(Task prompt): Your answer must consist of every line from the data below that includes the word "lista".

(Exercise input):

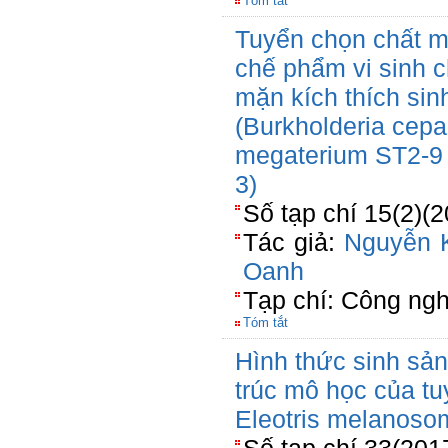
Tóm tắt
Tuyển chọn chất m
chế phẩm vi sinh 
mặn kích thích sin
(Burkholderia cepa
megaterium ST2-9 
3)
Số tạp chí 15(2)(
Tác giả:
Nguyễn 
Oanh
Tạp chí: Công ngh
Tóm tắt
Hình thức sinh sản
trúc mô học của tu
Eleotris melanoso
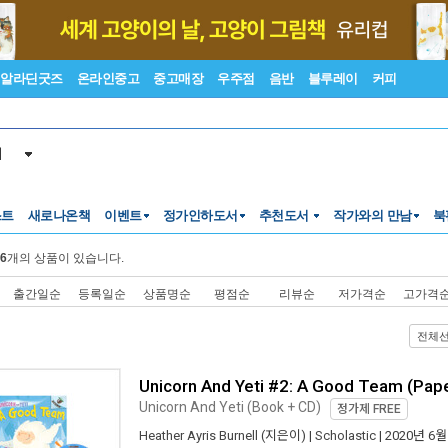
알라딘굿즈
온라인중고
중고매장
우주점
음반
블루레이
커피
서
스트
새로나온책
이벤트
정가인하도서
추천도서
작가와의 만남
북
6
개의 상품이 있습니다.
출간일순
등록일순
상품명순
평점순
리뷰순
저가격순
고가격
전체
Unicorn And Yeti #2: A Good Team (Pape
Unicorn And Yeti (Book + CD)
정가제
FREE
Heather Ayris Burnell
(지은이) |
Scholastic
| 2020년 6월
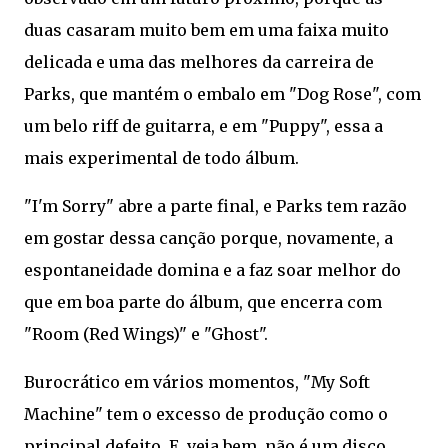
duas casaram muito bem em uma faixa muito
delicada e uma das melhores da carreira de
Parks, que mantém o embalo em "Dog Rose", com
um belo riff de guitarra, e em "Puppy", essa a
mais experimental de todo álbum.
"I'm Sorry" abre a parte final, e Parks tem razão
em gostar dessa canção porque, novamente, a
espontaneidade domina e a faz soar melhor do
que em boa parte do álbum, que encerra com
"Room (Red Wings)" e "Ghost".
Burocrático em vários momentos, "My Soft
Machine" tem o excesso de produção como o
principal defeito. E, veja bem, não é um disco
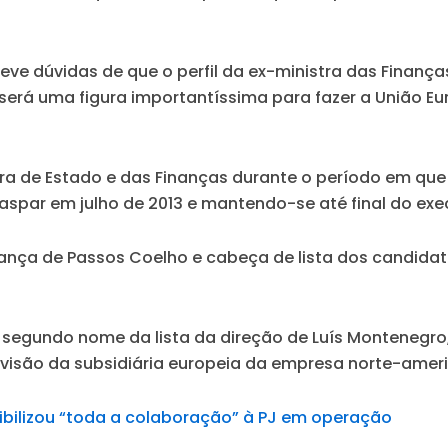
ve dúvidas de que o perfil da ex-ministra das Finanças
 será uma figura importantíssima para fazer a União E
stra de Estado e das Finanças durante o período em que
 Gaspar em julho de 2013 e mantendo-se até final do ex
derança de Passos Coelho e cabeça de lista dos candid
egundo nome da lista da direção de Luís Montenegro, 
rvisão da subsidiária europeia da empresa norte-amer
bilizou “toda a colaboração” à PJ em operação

==

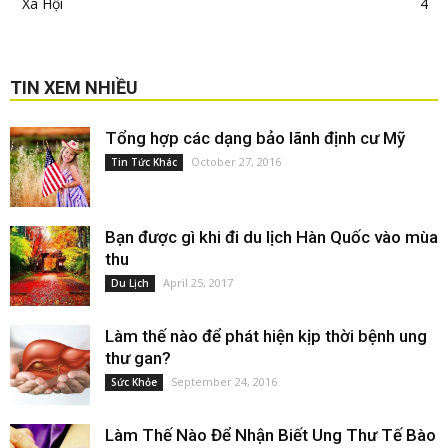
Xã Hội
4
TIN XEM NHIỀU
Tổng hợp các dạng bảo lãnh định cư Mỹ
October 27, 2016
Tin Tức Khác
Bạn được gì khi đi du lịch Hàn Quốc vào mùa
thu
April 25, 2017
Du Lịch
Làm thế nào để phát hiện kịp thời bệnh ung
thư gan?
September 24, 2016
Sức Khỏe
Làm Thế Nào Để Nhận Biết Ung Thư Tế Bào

(Solved exercise):
derança de Passos Coelho e cabeça de lista dos candid
egundo nome da lista da direção de Luís Montenegro, 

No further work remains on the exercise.